Cualquiera puede montarse en casa una República Independiente amueblada por los suecos, pero eso no deja de ser una vulgaridad. Tiene mucho mayor mérito la creación de un Principado como el de Sealand, que a punto está de cumplir su primer medio siglo de existencia allá por aguas del Mar del Norte.

Fue a mediados de los años sesenta cuando Roy Bates, un emprendedor pirata de las ondas, ocupó una plataforma marina abandonada para declarar a continuación la independencia de sus 550 metros cuadrados de territorio. Exiguo, pero no por ello menos orgulloso, el nuevo microEstado recibió el nombre de Principado Soberano de Sealand.

Bates se ganó a pulso la posesión de sus dominios, tras hacer frente con disparos de aviso al buque de la Royal Navy enviado por el Gobierno británico a sus aguas territoriales con el propósito de desalojarlo. El príncipe fue conducido ante un tribunal inglés que, sorprendentemente, dijo no tener jurisdicción sobre las aguas internacionales en las que se encuentra la plataforma. Argumento suficiente para que Bates interpretara el fallo como un reconocimiento «de facto» de su recién inventado país.

Animado por este éxito judicial, Bates fundó su propia dinastía y dotó de Constitución, himno y bandera al flamante Principado. Poco después acuñaría el dólar de Sealand como moneda oficial, además de nombrar primer ministro, crear un cuerpo diplomático y, naturalmente, emitir pasaportes con el sello principesco.

Sealand dispone incluso de un equipo nacional de fútbol que ha obtenido prometedores resultados en sus enfrentamientos con las selecciones de Somalilandia, Seborga y Raetia; si bien encajó una severa derrota (8-0) frente a Occitania.

Ninguna potencia grande o minúscula ha querido reconocer al nuevo Estado en sus casi cinco décadas de existencia; pero qué importa eso. Sealand ha demostrado ser una productiva fuente de ingresos para el fundador y su real familia, sin necesidad de recurrir al cobro de un tanto por ciento a cambio de la adjudicación de obras públicas. Bien es verdad que pocas podrían licitarse en un territorio de poco más de medio kilómetro.
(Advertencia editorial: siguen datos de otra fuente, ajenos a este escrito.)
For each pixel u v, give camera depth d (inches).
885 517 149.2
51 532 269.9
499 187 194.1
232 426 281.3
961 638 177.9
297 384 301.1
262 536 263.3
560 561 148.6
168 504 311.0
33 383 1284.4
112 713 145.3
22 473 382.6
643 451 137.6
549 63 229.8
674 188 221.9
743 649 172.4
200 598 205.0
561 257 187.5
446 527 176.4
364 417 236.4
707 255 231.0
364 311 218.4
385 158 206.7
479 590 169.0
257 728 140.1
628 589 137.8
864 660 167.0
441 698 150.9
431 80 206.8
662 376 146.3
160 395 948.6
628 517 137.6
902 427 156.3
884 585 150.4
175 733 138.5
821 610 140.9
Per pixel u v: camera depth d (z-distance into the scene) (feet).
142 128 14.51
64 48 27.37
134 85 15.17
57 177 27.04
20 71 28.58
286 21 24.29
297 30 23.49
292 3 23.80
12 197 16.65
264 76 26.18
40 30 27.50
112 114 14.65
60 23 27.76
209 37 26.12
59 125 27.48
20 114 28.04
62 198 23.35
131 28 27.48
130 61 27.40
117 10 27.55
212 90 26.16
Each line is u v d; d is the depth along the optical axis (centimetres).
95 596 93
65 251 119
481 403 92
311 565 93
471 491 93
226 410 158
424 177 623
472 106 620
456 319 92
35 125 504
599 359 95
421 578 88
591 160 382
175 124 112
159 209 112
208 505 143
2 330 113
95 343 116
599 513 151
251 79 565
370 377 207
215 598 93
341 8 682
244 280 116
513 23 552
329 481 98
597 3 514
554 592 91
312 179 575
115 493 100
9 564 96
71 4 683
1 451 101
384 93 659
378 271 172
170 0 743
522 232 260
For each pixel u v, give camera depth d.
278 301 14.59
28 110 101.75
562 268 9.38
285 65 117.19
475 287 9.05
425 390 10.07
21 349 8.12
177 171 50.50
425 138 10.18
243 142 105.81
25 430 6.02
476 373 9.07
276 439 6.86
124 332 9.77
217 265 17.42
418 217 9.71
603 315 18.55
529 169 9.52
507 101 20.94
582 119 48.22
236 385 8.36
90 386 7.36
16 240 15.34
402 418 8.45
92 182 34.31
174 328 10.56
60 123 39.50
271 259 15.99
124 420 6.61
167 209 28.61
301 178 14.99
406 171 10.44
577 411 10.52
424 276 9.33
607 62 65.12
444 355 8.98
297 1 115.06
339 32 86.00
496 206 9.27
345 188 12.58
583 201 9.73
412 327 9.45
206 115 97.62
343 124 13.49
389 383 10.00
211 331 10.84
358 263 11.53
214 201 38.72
Carente de una industria para la que no hay espacio físico, el Principado se financia con la venta de pasaportes, sellos y monedas, de gran demanda estas últimas entre los coleccionistas. A esos productos añadió aún Michael, el ingenioso príncipe heredero de Roy Bates, la concesión de títulos de Lord, Lady, barón y conde, previo pago de unos módicos derechos de expedición. Por 40 euros puede adquirirse uno de Lord; y por 270 la dignidad de conde que otorga el Principado según la oportuna oferta que figura en su página web.

Al astuto Bates acabaría por salirle competencia, para su infortunio. Un grupo de pillos casi tan audaces como él falsificaron en España decenas de miles de pasaportes de Sealand que en algunos casos fueron a parar a gente poco recomendable. La policía española detuvo por estafa a varios delincuentes que se hacían pasar por cónsules, embajadores y hasta ministros del Principado. Gracias a esa operación se supo que la imaginaria embajada de Sealand en España tenía su sede en un bingo.

Toda una historia de fábula, como se ve. Por comparación con el Principado, las repúblicas independientes que nos montan a domicilio resultan de lo más aburridas. Y con mucho menos pedigrí, desde luego.